You can use any standard Apache Iceberg API to read the data. The geometric data will be read as binary values, typically in Well-Known Binary (WKB) or Extended WKB (EWKB) format. To work with these as geometry objects in your application or query engine, you'll need to deserialize them.

WherobotsDB provides functions like ST_GeomFromWKB (or similar functions for EWKB parsing) to convert these binary values back into geometry objects:

-- Example: Reading and deserializing a geometry column in WherobotsDB
SELECT id, ST_AsText(ST_GeomFromWKB(geom_binary)) AS geom_wkt
FROM wherobots.test_db.havasu_spatial_table;

Writing GEOMETRY Data Using Apache Iceberg (Current Method)

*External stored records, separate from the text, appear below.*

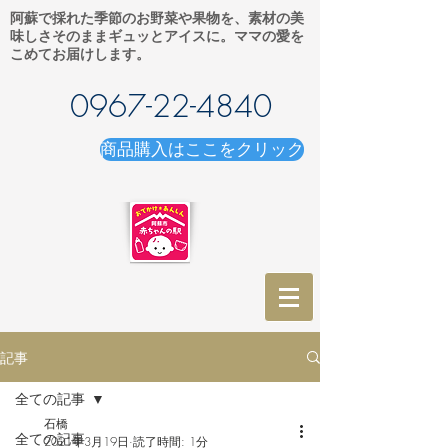
阿蘇で採れた季節のお野菜や果物を、素材の美
味しさそのままギュッとアイスに。ママの愛を
こめてお届けします。
0967-22-4840
商品購入はここをクリック
記事
全ての記事
石橋
全ての記事
2021年3月19日
読了時間: 1分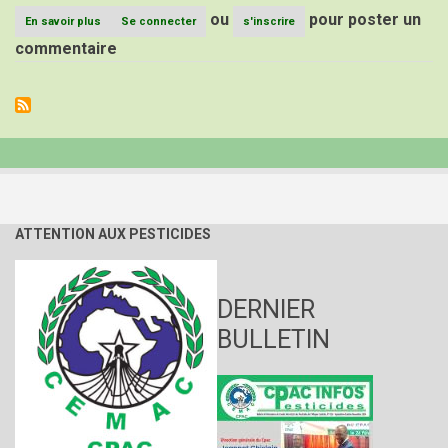
ou
pour poster un
En savoir plus
sur
Se connecter
s'inscrire
5ème
commentaire
Edition
de
la
journée
Cemac
:
journée
portes
ouvertes
au
cpac
ATTENTION AUX PESTICIDES
DERNIER
BULLETIN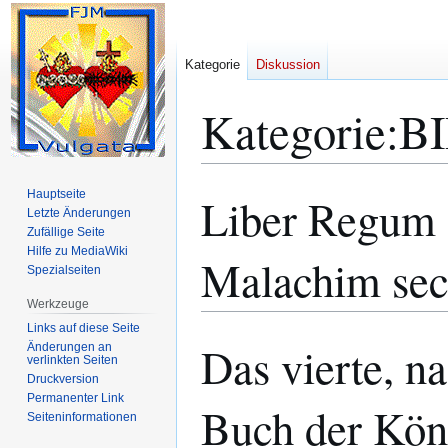
Kategorie
Diskussion
Kategorie
:
B
Hauptseite
Liber Regum 
Zur
Zur
Letzte Änderungen
Navigation
Suche
Zufällige Seite
springen
springen
Hilfe zu MediaWiki
Malachim sec
Spezialseiten
Werkzeuge
Links auf diese Seite
Das vierte, n
Änderungen an
verlinkten Seiten
Druckversion
Permanenter Link
Buch der Kön
Seiten­­informationen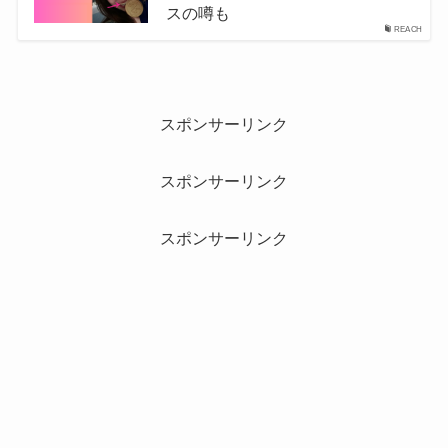
スの噂も
REACH
スポンサーリンク
スポンサーリンク
スポンサーリンク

Havasu currently stores geometry data in BINARY columns using EWKB format by default. This allows users to employ standard Apache Iceberg APIs to write serialized geometry data into Havasu tables. For example, you can prepare your geometry data as EWKB byte arrays and write them using Iceberg:

-- Example: Inserting EWKB data into a Havasu table using an Iceberg-compatible engine
-- The exact syntax for ST_AsBinary might vary based on the SQL engine preparing the data.
INSERT INTO wherobots.test_db.havasu_spatial_table (id, attribute, geom_binary)
VALUES (1, 'feature_a', ST_AsBinary(ST_GeomFromText('POINT (1 2)'))),
       (2, 'feature_b', ST_AsBinary(ST_GeomFromText('POLYGON ((0 0, 1 1, 1 0, 0 0))')));

Read Havasu-Iceberg tables with Iceberg APIs; write with Havasu APIs

You can read Havasu-Iceberg tables using Apache Iceberg APIs. If your Iceberg version lacks native geometry type support, use Havasu APIs for writing Havasu-Iceberg tables.